Four cultural repertoires for interpreting user anger in social work were identified: strategic, therapeutic, social contextual, and administrative justice. Each repertoire allows for gaining insights from user anger, and the kind of repertoire used to interpret anger has important implications for the epistemic potential of user anger. Anger can provide insights into experiences involving limited opportunities for voice and the contextualized rationalities of subcultures marked by hypermasculinity and trivialized violence (strategic repertoire); psychic defense mechanisms, vulnerabilities and biographies marked by trauma, abuse, and neglect (therapeutic repertoire); social disadvantages arising from societal power and status hierarchies, marginalization, and discrimination (social contextual repertoire); and the burdens and injustices experienced by users in their encounters with the state (administrative justice repertoire).

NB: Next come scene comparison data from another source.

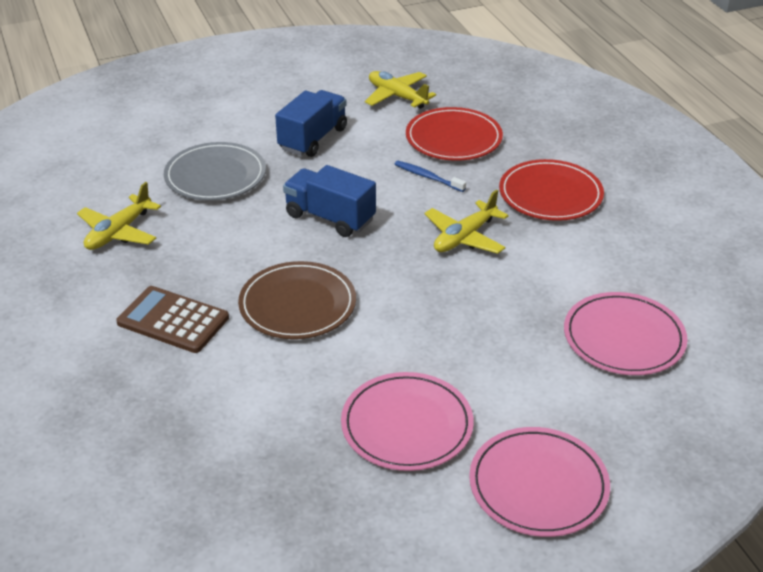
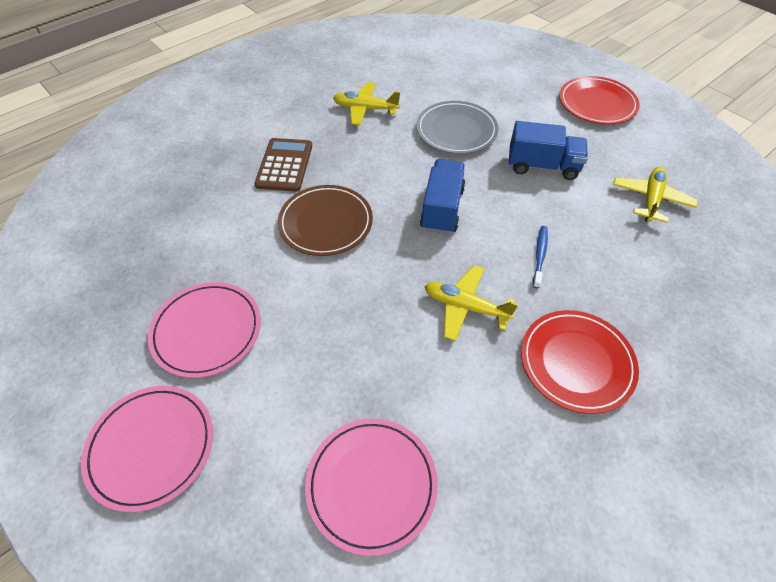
camera: 70 degrees right, 15 degrees up
red plate [406,107,503,161] -> red plate moved to [559,76,640,124]

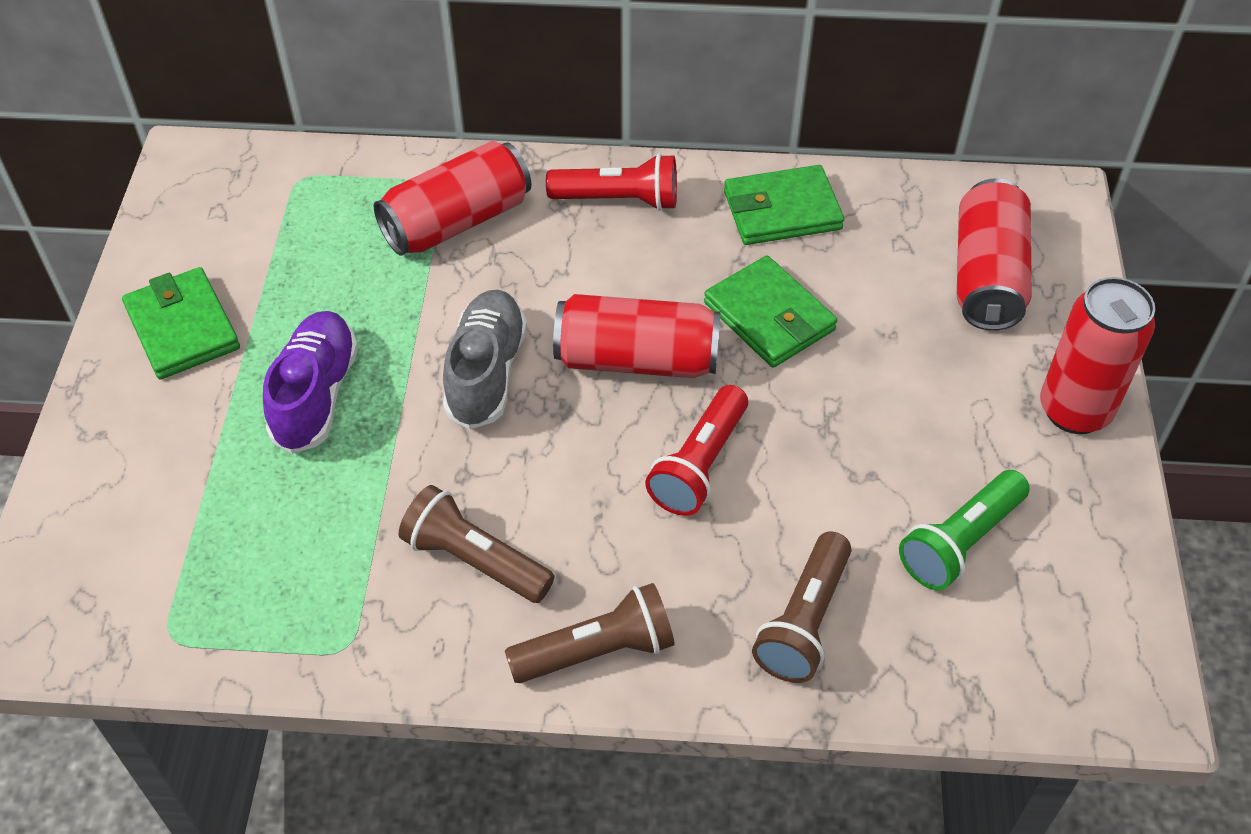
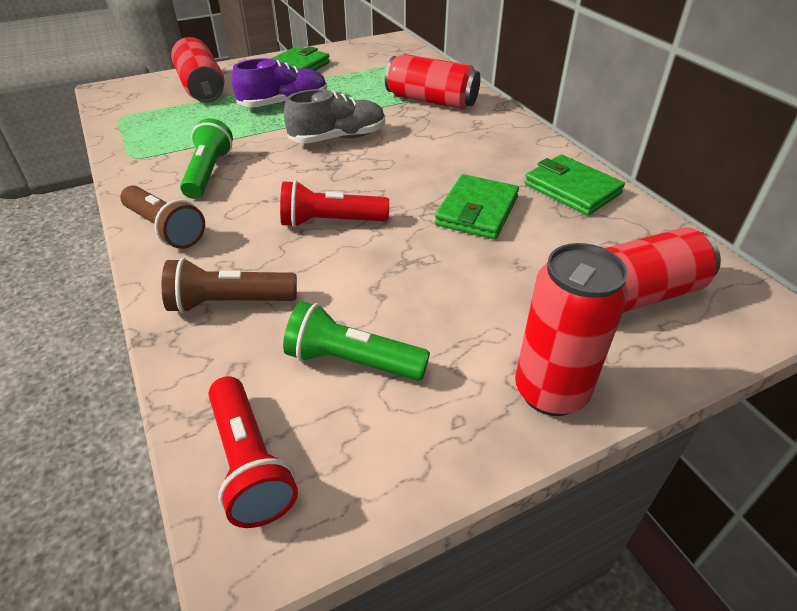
camera: 60 degrees right, 10 degrees down
brown flashlight [399,485,555,603] -> green flashlight [180,118,233,199]
red flashlight [546,154,677,211] -> red flashlight moved to [208,376,298,528]
red can [553,294,721,378] -> red can moved to [171,37,224,102]

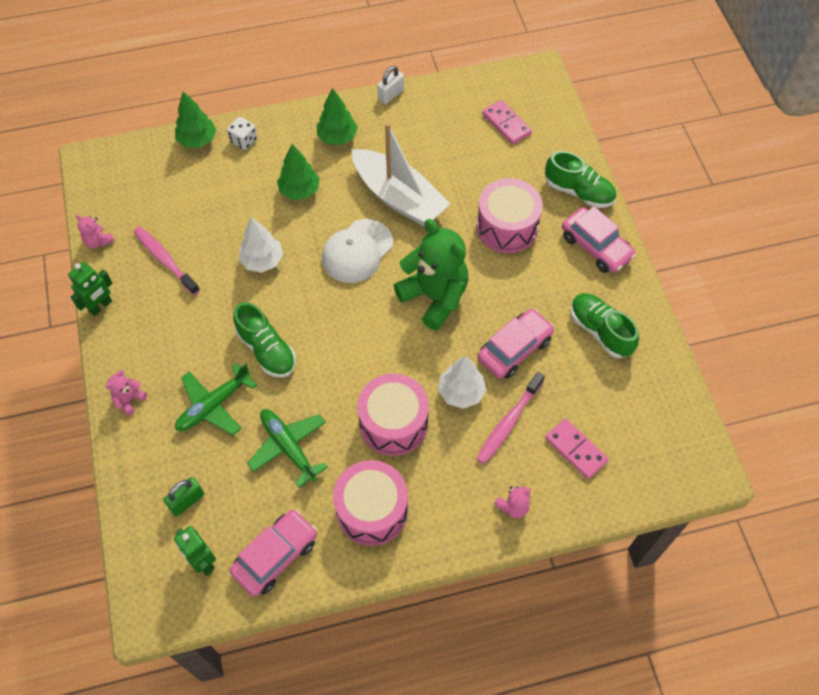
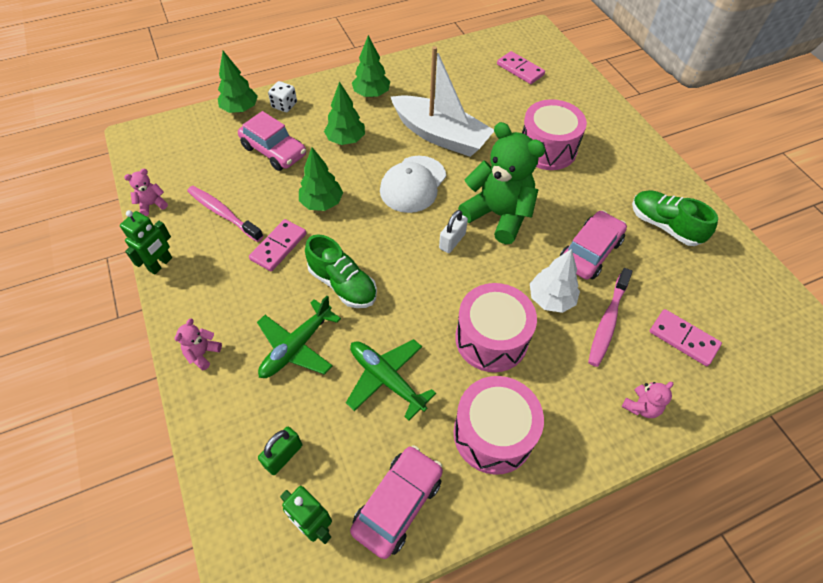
camera: 10 degrees left, 5 degrees down
pink teddy bear [76,215,115,248] -> pink teddy bear turned 120 degrees clockwise [124,169,168,216]
white tree [238,217,283,273] -> green tree [299,147,343,211]
white padlock [377,66,404,104] -> white padlock moved to [439,210,468,253]
green shoe [545,151,616,208] -> none
pink car [562,206,636,273] -> pink car moved to [238,111,306,171]
none -> pink domino [249,219,306,271]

It is important for social work practitioners to reflect on how the emotions of service users are constructed as legitimate or illegitimate, what cultural repertoires are used and when, and what alternative forms of knowledge could be gained by switching from one repertoire to another. As the anger of some social groups has historically been stigmatized (e.g., women, black men), it is important for social workers to reflect on when they use each repertoire, and how the social position of the service user affects the social workers’ way of understanding and responding to service user emotions. Social workers should be careful not to tacitly reproduce the contemporary demands of emotional control, as constructions of the proper neoliberal subject (self-controlled, well-articulated) may restrict some service users from participating. Feminist scholarship has highlighting how emotions are political, and the emotions of elites are constructed as more legitimate than the emotions of subordinate groups. Further research should engage with the political role of emotions in social work.